§ **Job**
Show every line from the records below that contains the string "Ruderens", copying each line without changes.

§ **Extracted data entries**

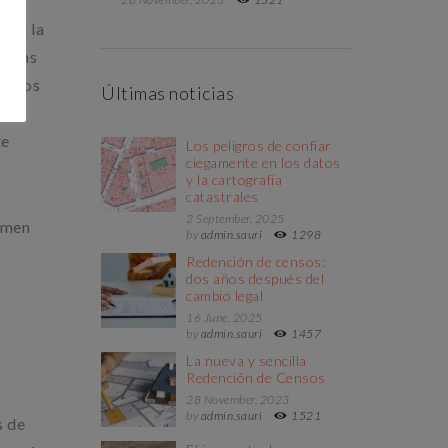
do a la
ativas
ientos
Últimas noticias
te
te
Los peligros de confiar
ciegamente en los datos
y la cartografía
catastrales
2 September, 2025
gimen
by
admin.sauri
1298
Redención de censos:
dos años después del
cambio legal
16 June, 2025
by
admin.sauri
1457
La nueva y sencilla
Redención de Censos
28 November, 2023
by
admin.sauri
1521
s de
---
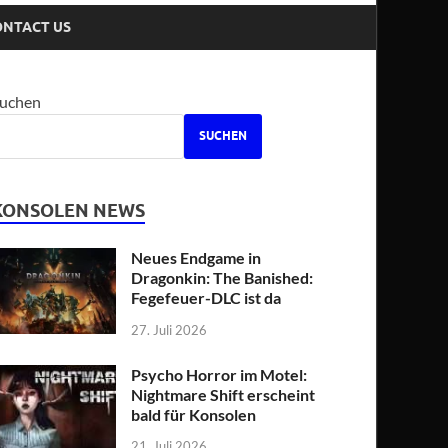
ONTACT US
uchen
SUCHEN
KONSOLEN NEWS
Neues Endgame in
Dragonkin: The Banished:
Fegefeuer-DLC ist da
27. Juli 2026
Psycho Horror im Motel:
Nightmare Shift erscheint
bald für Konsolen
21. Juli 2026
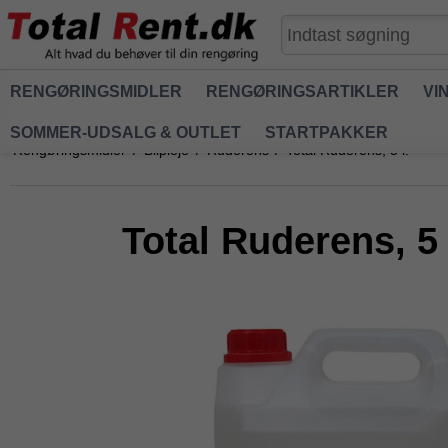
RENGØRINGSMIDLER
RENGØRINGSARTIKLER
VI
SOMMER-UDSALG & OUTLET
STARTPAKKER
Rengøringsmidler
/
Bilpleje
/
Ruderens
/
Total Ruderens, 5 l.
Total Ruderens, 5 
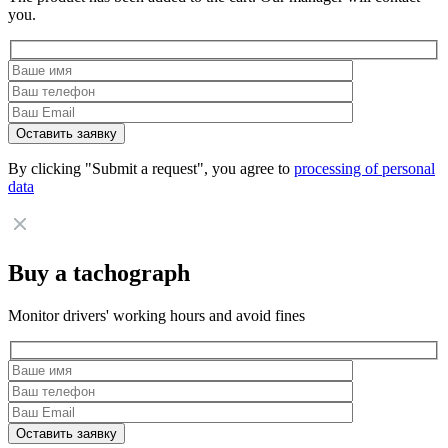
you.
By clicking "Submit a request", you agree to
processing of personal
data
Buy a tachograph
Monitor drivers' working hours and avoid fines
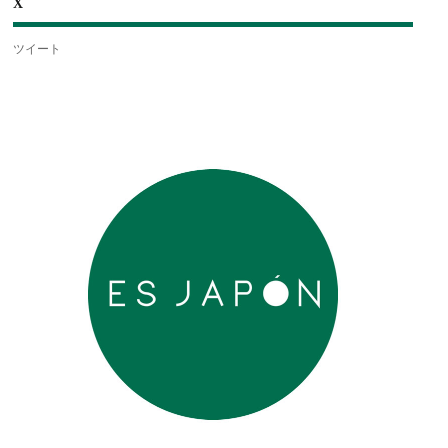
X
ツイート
==
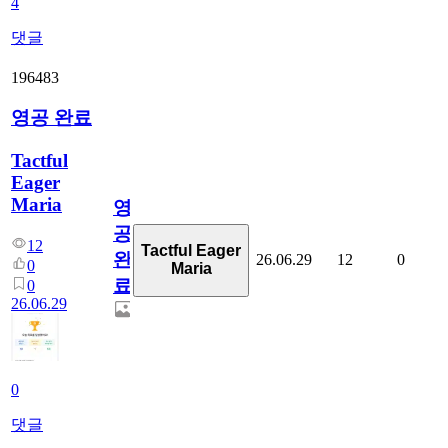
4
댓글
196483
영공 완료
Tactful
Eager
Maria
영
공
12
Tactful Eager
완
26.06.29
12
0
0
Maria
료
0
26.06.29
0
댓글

§ **Exercise response**
Ruderens
Total Ruderens, 5 l.
Total Ruderens, 5 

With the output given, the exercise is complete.